The researchers tested their approach on
mice with cancers just under their skin created by several different mutations
known to occur in pancreatic cancer. They also tested it on mice that had
tumors within the pancreas, which is much more difficult to treat.
Overall, the tests saw a 100 percent
response rate across all models, with the tumors being completely eliminated in
three-quarters of the models about 80% of the time. The tests also revealed no
immediately obvious side effects beyond what is caused by chemotherapy alone.
“We think the constant radiation allows
the drugs to interact with its effects more strongly than external beam therapy
allows,” Schaal said. “That makes us think that this approach might actually
work better than external beam therapy for many other cancers, too.”
The approach, however, is still in its
early preclinical stages and will not be available for human use anytime soon.
The researchers say their next step is large animal trials, where they will
need to show that the technique can be accurately done with the existing
clinical tools and endoscopy techniques that doctors are already trained on. If
successful, they look toward a Phase 1 clinical trial in humans.

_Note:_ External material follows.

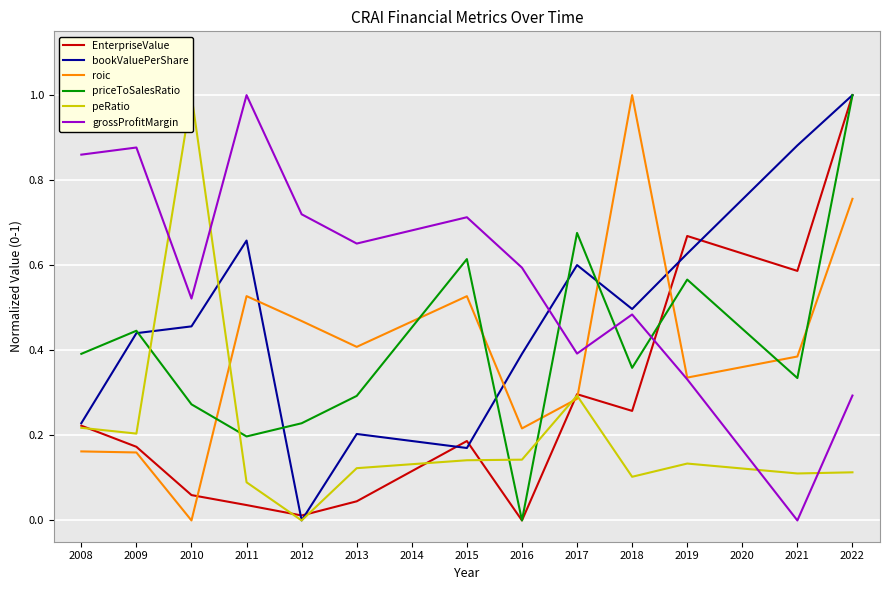

Where is the first local maximum for bookValuePerShare?

2011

“My lab has been working on developing new cancer treatments for close to 20 years, and this work is perhaps the most exciting we have done in terms of its potential impact, as late-stage pancreatic cancer is impossible to treat and is invariably fatal,” Chilkoti said. “Pancreatic cancer patients deserve better treatment options than are currently available, and I am deeply committed to taking this all the way into the clinic.”